Physician Error: GOVERNMENT SETTLES LAWSUIT OVER RUPTURED EYEBALL FOR $925K, Goncalves v. United States, 7 No. 3 Westlaw Journal Medical Malpractice 8, Westlaw Journal Medical Malpractice July 15, 2011
The U.S. government will pay nearly $1 million to settle a lawsuit filed by a Connecticut Army veteran who was blinded in one eye after a doctor injected a local anesthetic into his eyeball instead of behind it. The injury to Jose Goncalves' right eye occurred Nov. 1, 2007, at the West Haven Veterans Affairs Hospital during what should have been routine surgery to remove a cataract, according to the complaint filed in the U.S. District Court for the District of Connecticut.

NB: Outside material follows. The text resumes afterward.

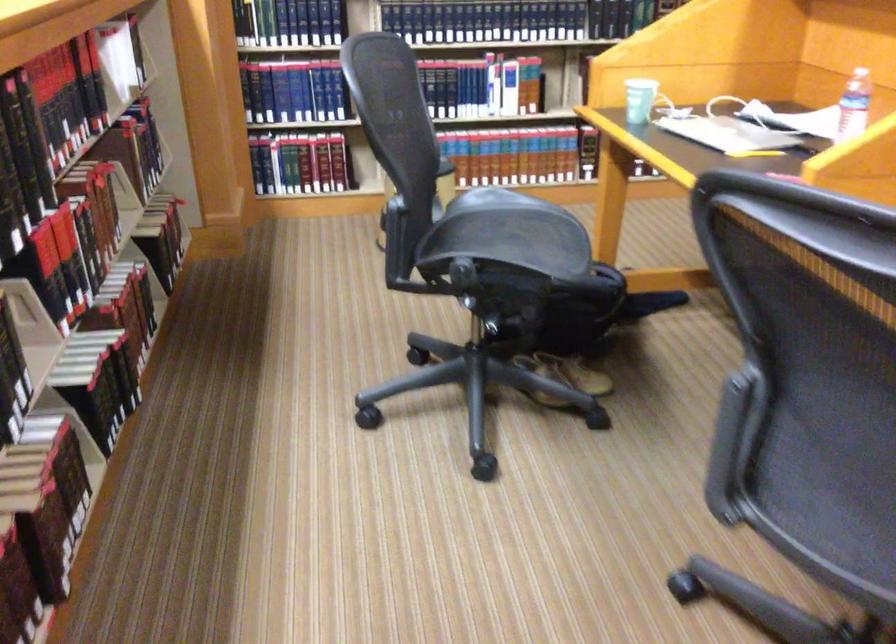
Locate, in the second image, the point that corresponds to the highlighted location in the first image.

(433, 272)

Surgical Error: ILLINOIS MAN BLAMES SURGEON AND FAILURE OF NERVE MONITOR FOR FACIAL PARALYSIS, Wellmaker v. Touchette Reg'l Hosp., 7 No. 3 Westlaw Journal Medical Malpractice 9, Westlaw Journal Medical Malpractice July 15, 2011
An Illinois surgeon, hospital and Medtronic Inc. are among those being sued by a man who says he suffers from partial facial paralysis because the surgeon severed a facial nerve after a Medtronic nerve monitoring system failed during removal of a tumor. Ralph Wellmaker seeks more than $300,000 in damages for the injuries he says he sustained when the NIM nerve monitoring system malfunctioned during his facial operation at Touchette Regional Hospital in Centerville, Ill.

Wrong-Side Surgery: WRONG-SIDE SURGERY SPURS ALABAMA LAWSUIT, Miller v. Univ. of Ala. Health Servs. Found., 7 No. 3 Westlaw Journal Medical Malpractice 10, Westlaw Journal Medical Malpractice July 15, 2011
An Alabama woman says she awoke from surgery to remove a tumor in the area below her right shoulder only to find that the surgeons had operated on her left side instead. Virginia Miller alleges Drs. Martin J. Heslin and Aaron Hoffman negligently operated on the wrong side even though she had had several X-rays and a CT scan that showed the tissue mass was in her right subscapular region. Miller says the radiological examinations were reported to and reviewed by both physicians.